**Task to complete**
Render every line of text in the listing below as a Markdown table with the columns Row and Line, numbering each row and skipping blank lines. Leave the pictures out.

**Source data**
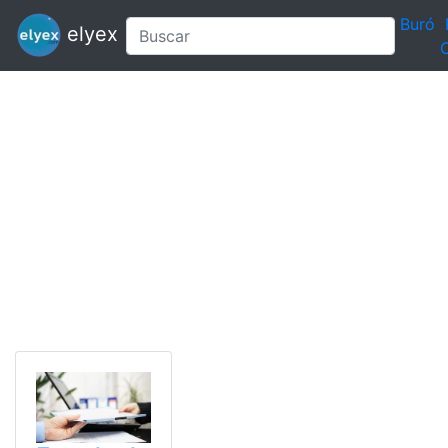
Buró
elyex
C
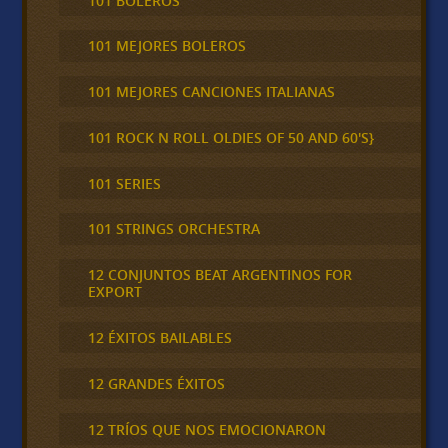
101 BOLEROS
101 MEJORES BOLEROS
101 MEJORES CANCIONES ITALIANAS
101 ROCK N ROLL OLDIES OF 50 AND 60'S}
101 SERIES
101 STRINGS ORCHESTRA
12 CONJUNTOS BEAT ARGENTINOS FOR
EXPORT
12 ÉXITOS BAILABLES
12 GRANDES ÉXITOS
12 TRÍOS QUE NOS EMOCIONARON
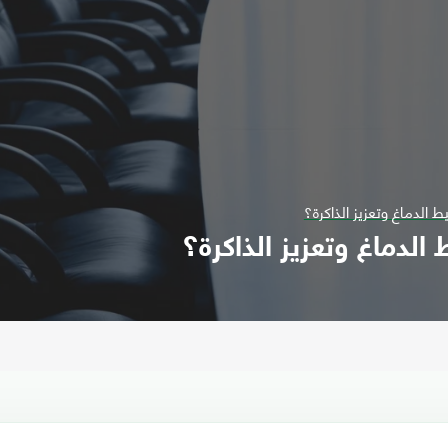
 الدماغ وتعزيز الذاكرة؟
لدماغ وتعزيز الذاكرة؟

**Exercise solution**
| Row | Line |
|---|---|
| 1 | Buró |
| 2 | elyex |
| 3 | C |
| 4 | 101 BOLEROS |
| 5 | 101 MEJORES BOLEROS |
| 6 | 101 MEJORES CANCIONES ITALIANAS |
| 7 | 101 ROCK N ROLL OLDIES OF 50 AND 60'S} |
| 8 | 101 SERIES |
| 9 | 101 STRINGS ORCHESTRA |
| 10 | 12 CONJUNTOS BEAT ARGENTINOS FOR |
| 11 | EXPORT |
| 12 | 12 ÉXITOS BAILABLES |
| 13 | 12 GRANDES ÉXITOS |
| 14 | 12 TRÍOS QUE NOS EMOCIONARON |
| 15 |  الدماغ وتعزيز الذاكرة؟ |
| 16 | لدماغ وتعزيز الذاكرة؟ |